Sunday June 7th, 2015, 4:49 pm
There was a mixed bag last month, comprising yet again email overload and well-being, email scandals, and fonts in relation to email etiquette.
Well-being and email overload.
There have been several studies and hence articles on the importance of good posture when sitting at your PC/mobile device and not sitting for too long. Indeed this was underpinned when a client spoke of needing to see an osteopath because of reading their emails on their laptop whist sitting on an office sofa. Suffice to say the employer is paying for their back treatment. Three articles of note on this topic.
1) Get out of your chair if you want to stay healthy. We are being urged to spend more time standing up and walking and talking instead of email and phoning.
2) I am a sitting addict. Excellent advice of use of standing desks.
3) Back pain is rising sharply. Results of a recent survey by the British Chiropractic Association reveal that this is a result of our sedentary life style (at work and home).
How often do we write about looking outside the inbox and talking rather than emails and especially within a five desk radius?
Email scandal of the month
4) Leaked email from the Bank of England. A lesson in email etiquette as they send highly confidential information to the wrong recipient!
What do we always say about checking it’s the right Jane Smith?
5) The email habits of ten successful CEOs. These range from Jeff Bezos to Arianna Huffington. Techniques include no emails for half an hour before bed, prioritising and insisting that the sender puts a clear indication of when action is needed. Some interesting lessons. The article also highlights some sad soles who rise very early to deal with their email.
Wonder why they just don’t try to reduce the email overload per se?
Sunday June 7th, 2015, 3:25 pm
Michael Einstein of Email Overload Solutions recently wrote about listening properly before replying. For us at Mesmo Consultancy this so resonated with all we say about think before hitting send we wanted to share it with you (and for which he gave us permission).
Listening is a critical part of communication. It is an activity many people take for granted yet perform quite poorly. Active listening can help greatly improve your communication with others.
It is very easy to “hear” but can be very difficult to actually “listen”. Have you ever found yourself planning a response to someone before they even finished speaking?

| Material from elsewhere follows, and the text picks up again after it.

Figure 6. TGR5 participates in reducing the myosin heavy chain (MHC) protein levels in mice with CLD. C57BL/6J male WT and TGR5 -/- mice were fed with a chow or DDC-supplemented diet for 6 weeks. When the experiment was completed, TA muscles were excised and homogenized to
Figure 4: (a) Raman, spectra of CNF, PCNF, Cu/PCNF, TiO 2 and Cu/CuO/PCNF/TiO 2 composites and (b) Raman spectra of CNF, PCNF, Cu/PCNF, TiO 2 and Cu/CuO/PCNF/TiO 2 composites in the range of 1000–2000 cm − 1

Has listening just become a game of waiting for the time for when someone stops speaking so that you can start talking yourself? This is where active listening can be improve your communication abilities. Stephen R. Covey, author of “The 7 Habits of Highly Effective People: Powerful Lessons in Personal Change”, wisely said:
“Most people do not listen with the intent to understand; they listen with the intent to reply”.
How many time have you hit send before you have really read and thought through what the sender is saying? Here are Mesmo Consultancy’s top five tips to improve your email listening and communication skills.

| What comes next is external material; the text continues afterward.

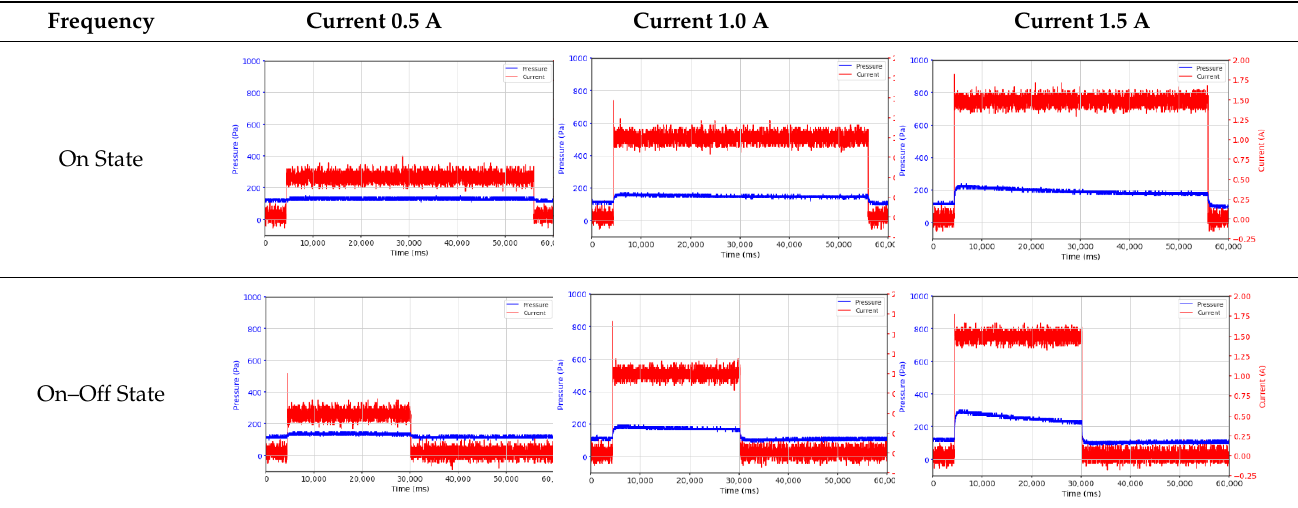
Table 2. Comparison of the results of observations of pressure strength on variations in current and frequency of magnetic field application on the MRF.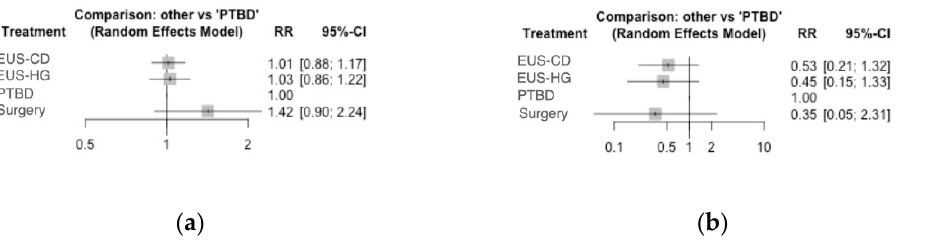
Figure 3. Forest plots of the network meta-analysis comparing different interventions to percutaneous trans-hepatic biliary drainage in terms of ( a ) clinical success rate and ( b ) adverse event rate. Similarly, the comparison between EUS-HG and EUS-CD was not significant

- Practice slow and quiet email etiquette. Wait at least five minutes before replying to an email and if needs be re-read the email.
- Check that you have read to the end of the email.
- Review your response before hitting send and ensure you have answered all the questions/points raised.
- Avoid complex words and long sentences which others may not understand.
- Use the 3S’s of email communications: Structured: Simple words: Succinct.